Потом мне, как и всем моим современникам, пришлось пережить немало испытаний; я оказался к ним подготовленным: в сорок шесть лет линия жизни мне была куда яснее, чем в двадцать шесть… Я знал, что нужно уметь жить, сжав зубы, что нельзя подходить к событиям, как к диктовке, только и делая, что подчеркивая ошибки, что путь в будущее — не накатанное шоссе. Как сказал поэт Твардовский, «тут ни убавить, ни прибавить» — в истории, как и в жизни отдельного человека, много горьких страниц, не все разворачивается так, как хотелось бы… Теперь каждому ясно, какой подвиг совершил наш народ в нищей, темной, голодной стране, когда осенью 1917 года пошел по новому, непроторенному пути. А тогда не только я, но и многие писатели старшего поколения, да и мои сверстники не понимали масштаба событий. Но именно тогда молодой петроградский поэт; которого считали салонным, ложноклассическим, далеким от жизни, тщедушный и мнительный Осип Эмильевич Мандельштам написал замечательные строки:
Впрочем, обо всем этом мне еще придется говорить — и о Мандельштаме, и об огромном повороте руля, и, главное, о той земле, которая нам стоила десяти небес.
5
Вскоре после моего приезда в Москву я встретил Б. Л. Пастернака, который повел меня к себе (жил он тогда возле Пречистенского бульвара). В моей записной книжке есть короткая пометка: «Пастернак. Стихи. Странность, Лестница».

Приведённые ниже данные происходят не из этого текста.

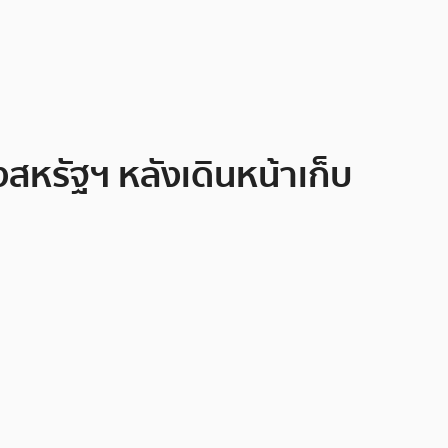
งสหรัฐฯ หลังเดินหน้าเก็บ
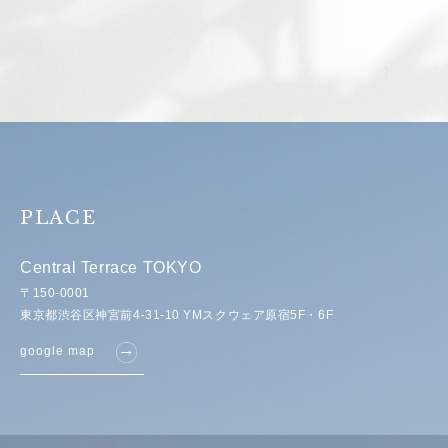
PLACE
Central Terrace TOKYO
〒150-0001
東京都渋谷区神宮前4-31-10 YMスクウェア原宿5F・6F
google map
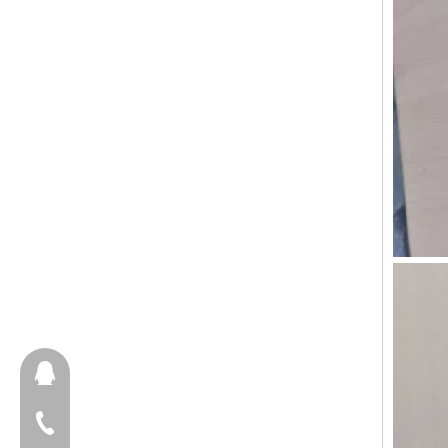
657098666
+ 86-18658123631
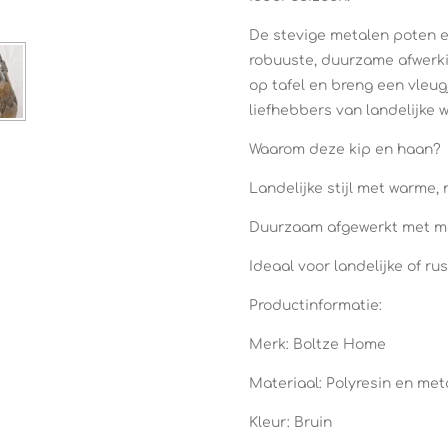
De stevige metalen poten e
robuuste, duurzame afwerki
op tafel en breng een vleugj
liefhebbers van landelijke 
Waarom deze kip en haan?
Landelijke stijl met warme, 
Duurzaam afgewerkt met m
Ideaal voor landelijke of rus
Productinformatie:
Merk: Boltze Home
Materiaal: Polyresin en met
Kleur: Bruin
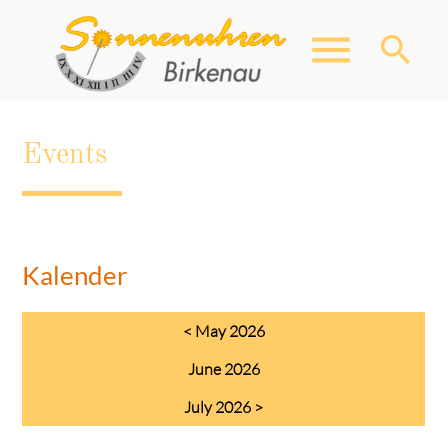
menu
search
Events
Keywords
SEARCH
Kalender
< May 2026
June 2026
July 2026 >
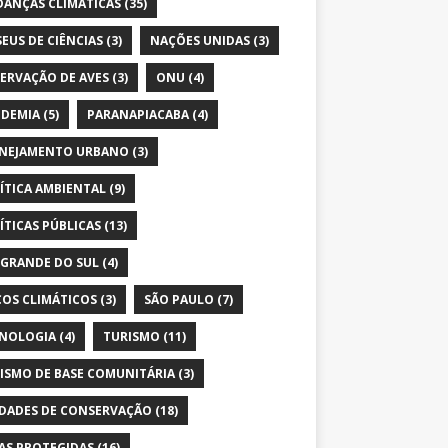
ANÇAS CLIMÁTICAS
(35)
EUS DE CIÊNCIAS
(3)
NAÇÕES UNIDAS
(3)
ERVAÇÃO DE AVES
(3)
ONU
(4)
DEMIA
(5)
PARANAPIACABA
(4)
NEJAMENTO URBANO
(3)
ÍTICA AMBIENTAL
(9)
ÍTICAS PÚBLICAS
(13)
 GRANDE DO SUL
(4)
COS CLIMÁTICOS
(3)
SÃO PAULO
(7)
NOLOGIA
(4)
TURISMO
(11)
ISMO DE BASE COMUNITÁRIA
(3)
DADES DE CONSERVAÇÃO
(18)
AS PROTEGIDAS
(16)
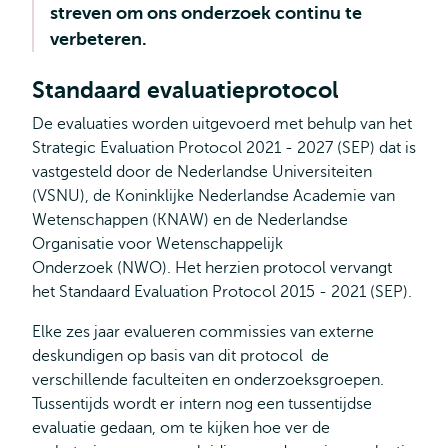
streven om ons onderzoek continu te
verbeteren.
Standaard evaluatieprotocol
De evaluaties worden uitgevoerd met behulp van het
Strategic Evaluation Protocol 2021 - 2027 (SEP) dat is
vastgesteld door de Nederlandse Universiteiten
(VSNU), de Koninklijke Nederlandse Academie van
Wetenschappen (KNAW) en de Nederlandse
Organisatie voor Wetenschappelijk
Onderzoek (NWO). Het herzien protocol vervangt
het Standaard Evaluation Protocol 2015 - 2021 (SEP).
Elke zes jaar evalueren commissies van externe
deskundigen op basis van dit protocol de
verschillende faculteiten en onderzoeksgroepen.
Tussentijds wordt er intern nog een tussentijdse
evaluatie gedaan, om te kijken hoe ver de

Беру другую записную книжку, 5 июля 1941 года. После слов «немцы говорят, что перешли Березину» и до «5 ч. Лозовский» записано: «Пастернак. Безумие».
1917–1941… В течение двадцати четырех лет я встречался с Пастернаком, порой редко, порой чуть ли не каждый день. Казалось, это достаточный срок для того, чтобы узнать даже очень сложного человека; но зачастую Борис Леонидович мне казался таким же загадочным, как при первой встрече; этим объясняется и запись 1941 года. Я его любил, любил и люблю его поэзию; из всех поэтов, которых я встречал, он был самым косноязычным, самым близким к стихии музыки, самым привлекательным и самым невыносимым. Я попытаюсь описать его таким, каким видел и понимал. Это будет главным образом Пастернак 1917–1924 годов, когда мы подолгу беседовали, переписывались. Мы встречались довольно часто и в 1926, 1932, 1934 годах — в Москве, в 1935 году в Париже, потом снова в Москве — накануне войны, в ее первые недели. Мы не поссорились, а как-то молча разошлись; случайно встречаясь, жали друг другу руки, говорили, что нужно обязательно повидаться, и расставались до новой случайной встречи. Конечно, я не надеюсь показать всего Пастернака, даже молодого, — многого в нем я не понимал, многого и не знал; но то, что я напишу, будет не иконой и не шаржем, а попыткой портрета.